Forex Risk Tool

Forex Position Size Calculator

Find the exact lot size that keeps every trade inside your planned risk. Set your balance, risk percent, and stop-loss, and get the position size in seconds.

$10,000

The total capital in your trading account.

1.0%

How much of your balance you're willing to lose on this trade.

20 pips

Distance from entry to your stop, measured in pips.

$10.00

Value of one pip per standard lot ($10 for most USD-quoted pairs).

Recommended Position Size 0.50 lots

Risking $100.00 on a 20-pip stop sizes your trade at 0.50 standard lots.

Risk Amount$100.00
Units50,000
Mini Lots5.00

For educational purposes only. Read our risk warning before trading.

The Math

How Position Size Is Calculated

First, work out the cash you're risking: balance times your risk percent. Then divide that by the cost of your stop-loss, which is the stop distance in pips multiplied by the pip value of one standard lot. The result is your lot size.

Quick Reference

Pip Value Per Standard Lot

Pair TypeExample PairsPip Value / Standard Lot
USD-quoted majorsEUR/USD, GBP/USD, AUD/USD$10.00
JPY pairsUSD/JPY, EUR/JPY~$6.50–$7.00
USD as baseUSD/CHF, USD/CAD~$7.50–$10.00
Cross pairsEUR/GBP, GBP/JPYVaries by quote rate

Frequently Asked Questions

What is a good risk per trade?

Many traders cap risk at 1–2% of their balance per trade. Keeping it small means a string of losses won't significantly damage your account, giving your strategy room to play out over many trades.

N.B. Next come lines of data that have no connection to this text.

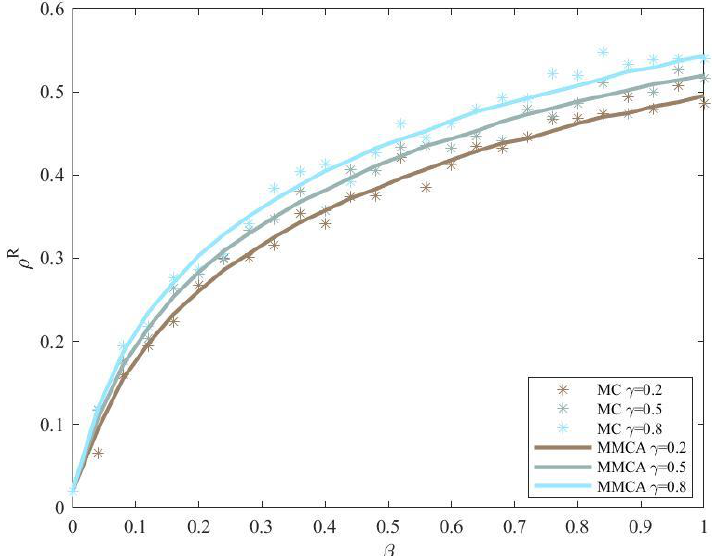
Figure 6. Comparison of MC simulation and MMCA results. The parameters are as follows: p = 0.5, q = 0.5, α = 5, m = 2, m 1 = 5, m 2 = 7, κ = 2, η = 0.8, µ = 0.8, λ = 0.8, δ = 0.2, θ =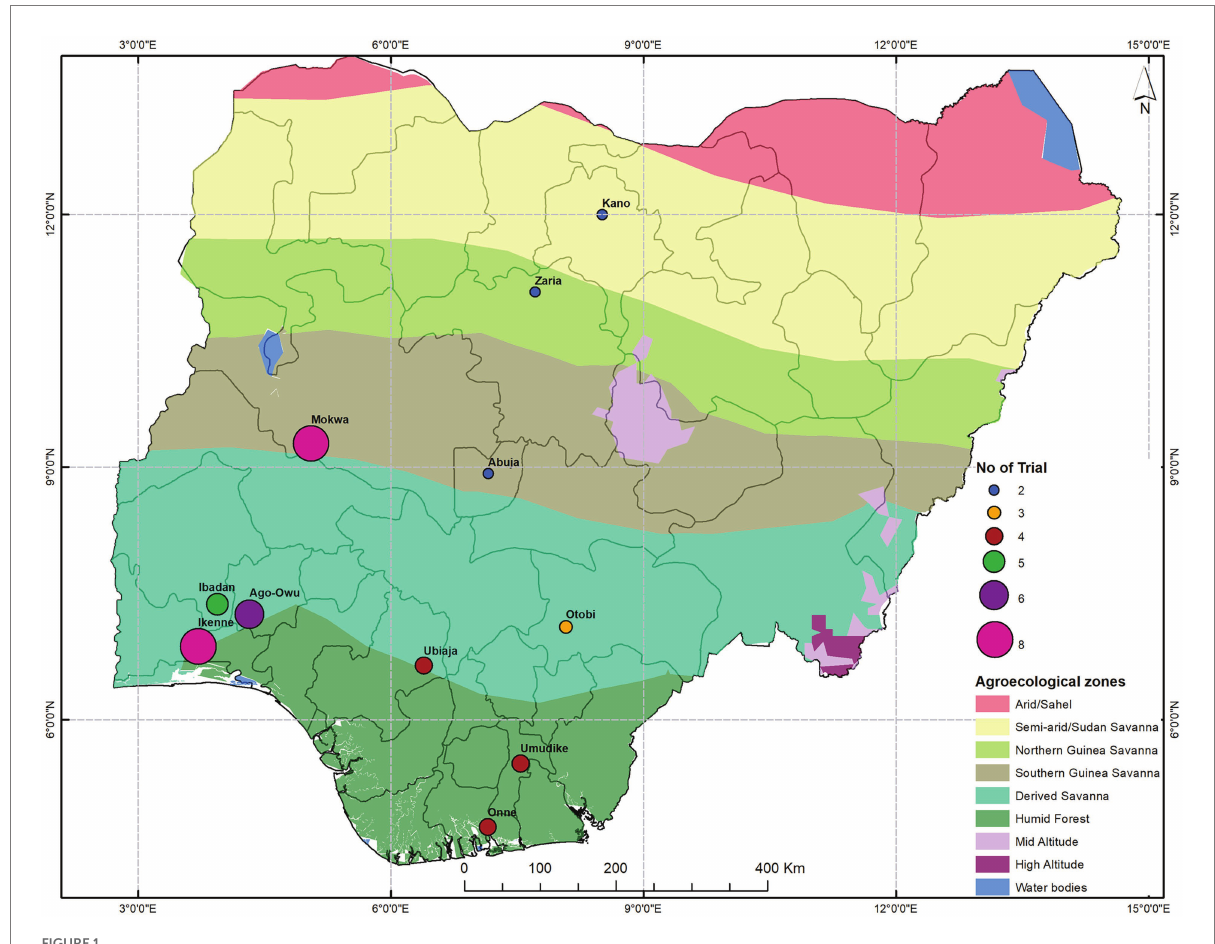
FIGURE 1 A map of Nigeria showing the trial geographical locations across agro-ecological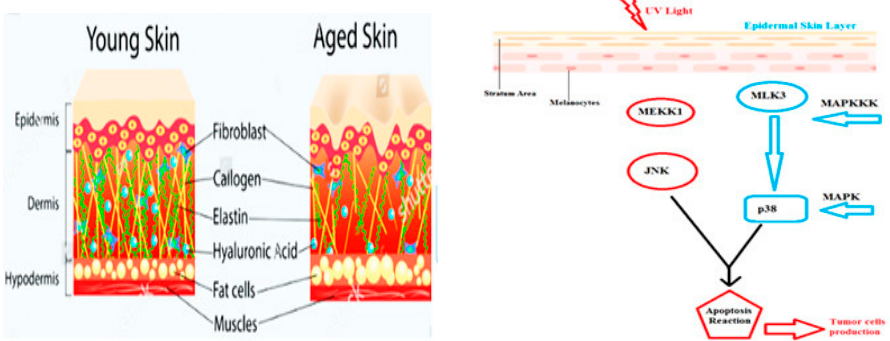
Figure 2. Showing the UV light effect in changing the structure of fibroblast cells which convert normal cell lines into tumor cells via MAPK and JNK pathways [54,55].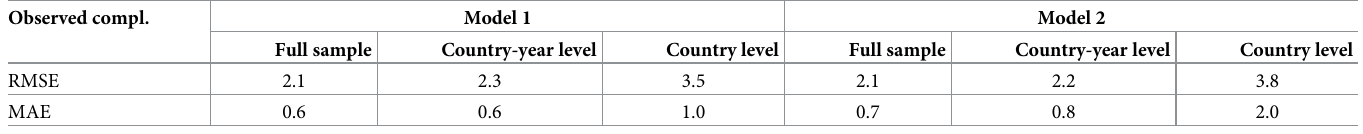
Table 4. Model goodness of fit by level of observed death registration completeness (%), full sample and country-year and country level out-of-sample validation, Models 1 and 2, both sexes. Observed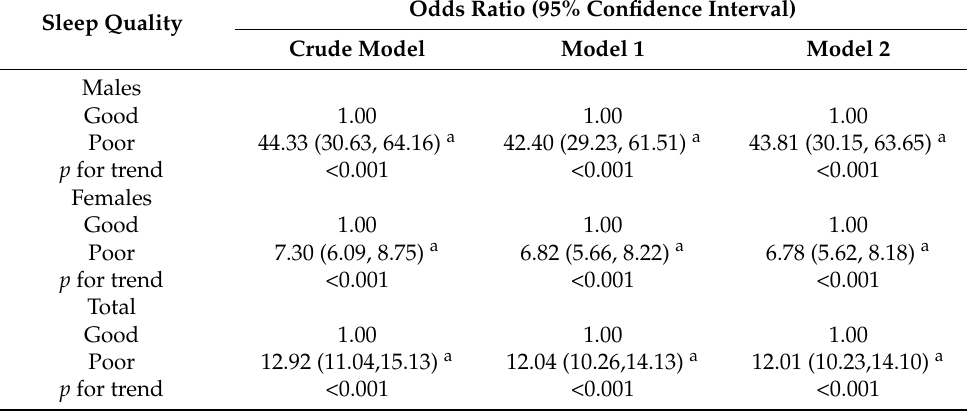
Table 5. The hierarchical logistic regression of depression symptoms for Chinese college students with different sleep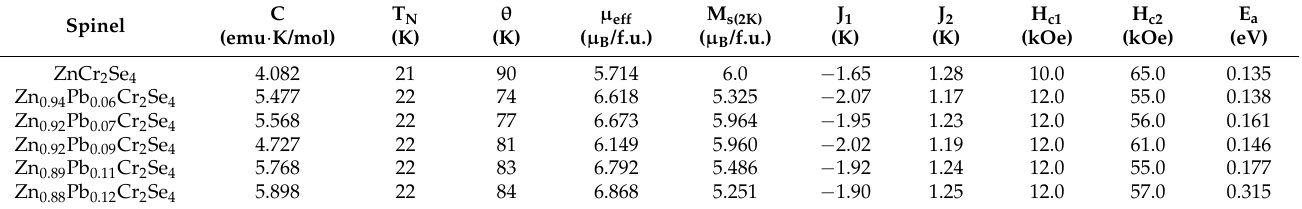
Figure 6. Electrical conductivity (ln σ ) vs. reciprocal temperature (10 3 /T) for ZnCr 2 Se 4 single crystals doped with Pb 2+ ions having contents of 0.06, 0.07, 0.09, 0.11, and 0.12. Table 5. Magnetic parameters of Zn 1 − x Pb x Cr 2 Se 4 single crystals recorded in an internal oscillating magnetic field H ac = 1 Oe with an internal frequency f = 120 Hz and with a zero external static magnetic field: C is the Curie constant; T N and θ are the N é el and Curie–Weiss temperatures, respectively; µ eff is the effective magnetic moment; J 1 and J 2 are the super-exchange integrals for the first two coordination spheres. H c1 and H c2 are the critical fields measured at the static magnetic field up to 70 kOe. E a is the energy activation measured in the temperature range of 300–400 K. Experimental data for the ZnCr 2 Se 4 matrix were taken from Refs. [1,21,22,31] for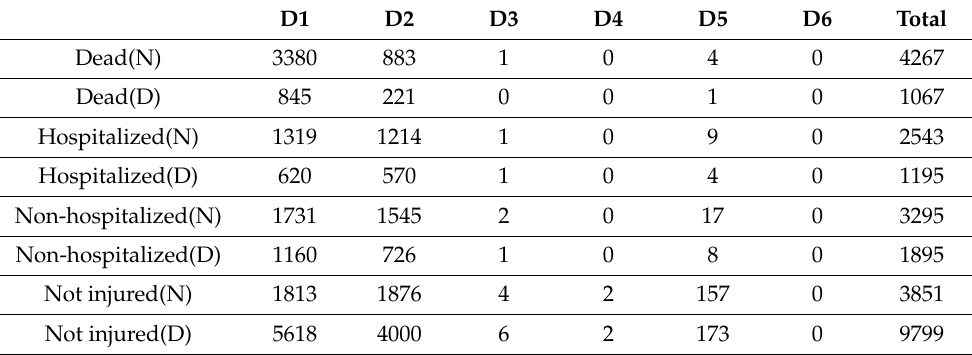
Table 15. Number of casualties in the 1721 earthquake in District 6 of Tabriz.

What pip value should I enter?

For most USD-quoted pairs like EUR/USD, one pip is worth about $10 per standard lot. JPY and cross pairs differ, so check your broker's contract specs and enter that exact figure for accurate sizing.

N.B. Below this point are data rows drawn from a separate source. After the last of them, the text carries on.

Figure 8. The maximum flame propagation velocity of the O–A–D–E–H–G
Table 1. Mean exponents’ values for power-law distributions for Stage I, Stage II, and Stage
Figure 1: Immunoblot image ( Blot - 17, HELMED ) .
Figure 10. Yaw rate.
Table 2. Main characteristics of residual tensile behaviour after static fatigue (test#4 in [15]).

What's the difference in lot sizes?

A standard lot is 100,000 units, a mini lot is 10,000 (0.1 lots), and a micro lot is 1,000 (0.01 lots). This tool shows both standard lots and units so you can place the order in your platform's format.

Why size by stop-loss distance?

A wider stop needs a smaller position to keep the same cash risk, and a tighter stop allows a larger one. Sizing from the stop keeps your dollar risk consistent no matter how far away your stop sits.